A Câmara Municipal de São Paulo aprovou em primeiro turno um projeto que dá um reajuste salarial de 2,6% aos servidores públicos municipais. A votação, que ocorreu sob protestos, teve 31 votos a favor e 15 contra. O aumento será aplicado a partir de maio e haverá outro de 2,55% em 2026. No entanto, esse reajuste é considerado abaixo da inflação, que foi de 5,16%. Servidores se manifestaram pedindo um aumento de 12,9%. Durante a sessão, houve momentos de tensão entre os vereadores. A oposição pretende apresentar uma nova proposta com o aumento maior na próxima semana. Outras emendas, como a que propunha aumentar o vale-alimentação e o vale-refeição, foram rejeitadas.
A Câmara Municipal de São Paulo aprovou em primeiro turno, nesta quarta-feira, 22, o projeto do Executivo que concede um reajuste salarial de 2,6% aos servidores públicos municipais. A votação ocorreu sob protestos, com 31 votos a favor e 15 contra. O texto ainda precisa passar por um segundo turno, agendado para a próxima terça-feira, 29, após uma audiência pública convocada pelo vereador Jilmar Tatto (PT).
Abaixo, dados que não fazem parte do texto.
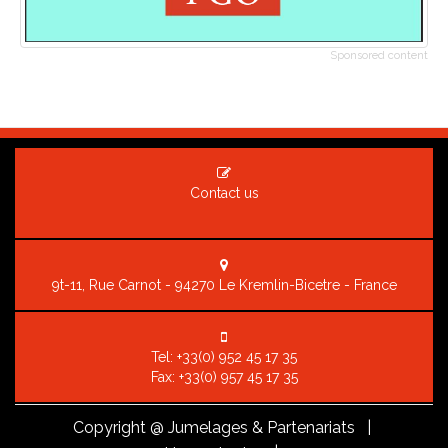
Sponsored content
Contact us
9t-11, Rue Carnot - 94270 Le Kremlin-Bicetre - France
Tel:
+33(0) 952 45 17 35
Fax: +33(0) 957 45 17 35
Copyright
@ Jumelages & Partenariats |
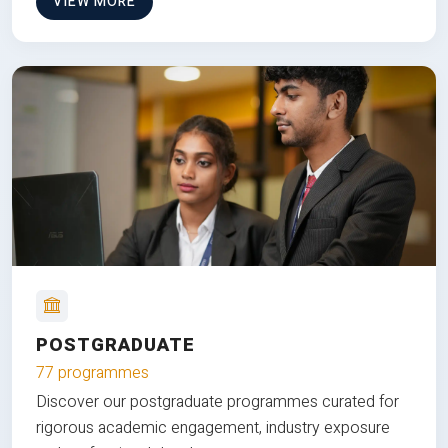
VIEW MORE
POSTGRADUATE
77 programmes
Discover our postgraduate programmes curated for
rigorous academic engagement, industry exposure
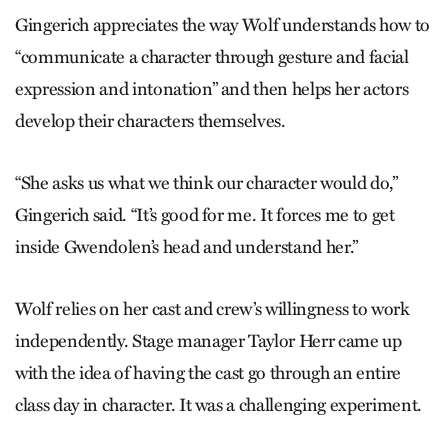
Gingerich appreciates the way Wolf understands how to
“communicate a character through gesture and facial
expression and intonation” and then helps her actors
develop their characters themselves.
“She asks us what we think our character would do,”
Gingerich said. “It’s good for me. It forces me to get
inside Gwendolen’s head and understand her.”
Wolf relies on her cast and crew’s willingness to work
independently. Stage manager Taylor Herr came up
with the idea of having the cast go through an entire
class day in character. It was a challenging experiment.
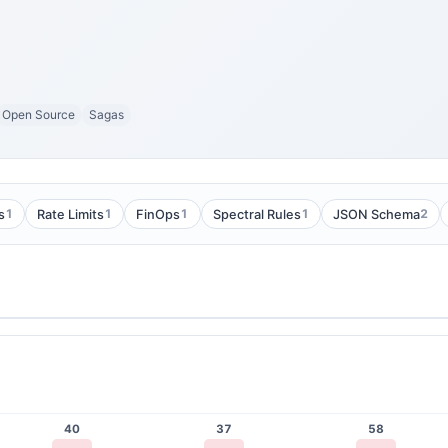
Open Source
Sagas
1
1
1
1
2
s
Rate Limits
FinOps
Spectral Rules
JSON Schema
40
37
58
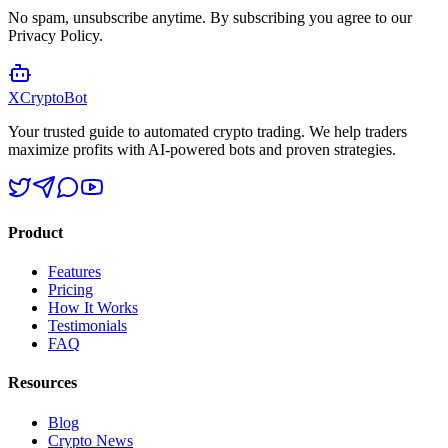
No spam, unsubscribe anytime. By subscribing you agree to our
Privacy Policy.
XCrypto
Bot
Your trusted guide to automated crypto trading. We help traders
maximize profits with AI-powered bots and proven strategies.
Product
Features
Pricing
How It Works
Testimonials
FAQ
Resources
Blog
Crypto News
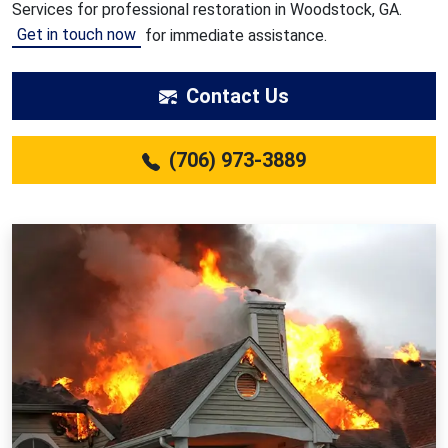
Services for professional restoration in Woodstock, GA.
Get in touch now
for immediate assistance.
Contact Us
(706) 973-3889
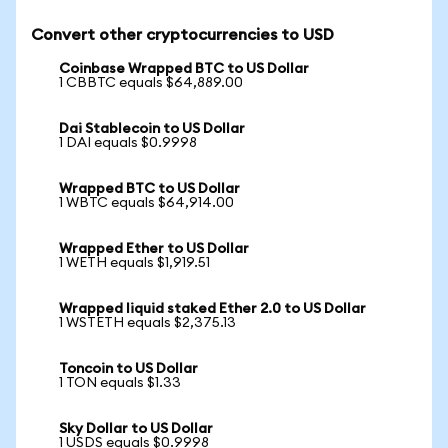
Convert other cryptocurrencies to USD
Coinbase Wrapped BTC to US Dollar
1 CBBTC equals $64,889.00
Dai Stablecoin to US Dollar
1 DAI equals $0.9998
Wrapped BTC to US Dollar
1 WBTC equals $64,914.00
Wrapped Ether to US Dollar
1 WETH equals $1,919.51
Wrapped liquid staked Ether 2.0 to US Dollar
1 WSTETH equals $2,375.13
Toncoin to US Dollar
1 TON equals $1.33
Sky Dollar to US Dollar
1 USDS equals $0.9998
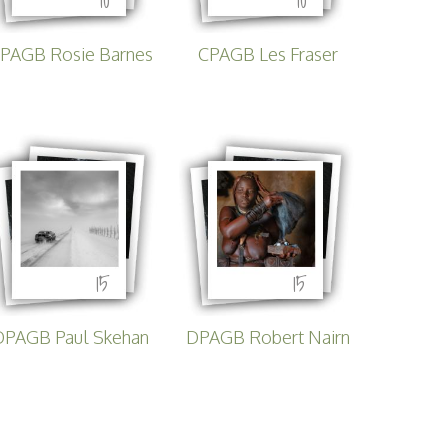
tirling 2017
PSA
PAGB Rosie Barnes
CPAGB Les Fraser
PAGB Awards Nov 2016
15
15
DPAGB Paul Skehan
DPAGB Robert Nairn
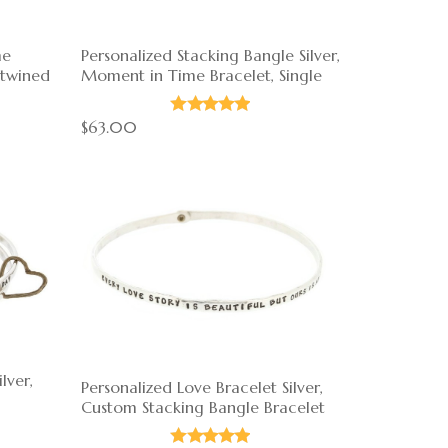
me
Personalized Stacking Bangle Silver,
rtwined
Moment in Time Bracelet, Single
$63.00
lver,
Personalized Love Bracelet Silver,
Custom Stacking Bangle Bracelet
O projeto, enviado pelo Executivo em abril, prevê um aumento de 2,6% a partir de maio deste ano e outro de 2,55% em 2026. O reajuste é considerado abaixo da inflação acumulada, que foi de 5,16%, segundo o Índice de Preços ao Consumidor do Município de São Paulo (IPC-Fipe). A oposição criticou o valor do aumento, afirmando que ele estará defasado quando for implementado.
Protestos e Tensão
Servidores públicos se manifestaram em frente à Câmara, exigindo um aumento de 12,9%. Durante a sessão, houve momentos de tensão, com interrupções e ofensas entre vereadores. A vereadora Silvia da Bancada Feminista (PSOL) havia solicitado vista na Comissão de Constituição e Justiça (CCJ), o que atrasou a tramitação do projeto. A base do governo, no entanto, conseguiu articular uma manobra regimental para acelerar a votação.
A oposição planeja apresentar um substitutivo na próxima semana, propondo o reajuste mínimo de 12,9%. Para que isso ocorra, o texto precisará passar novamente por um congresso de comissões antes de seguir ao plenário. Outras emendas, como a proposta pela vereadora Janaina Paschoal (PP) para reajustar o vale-alimentação e o vale-refeição, foram rejeitadas.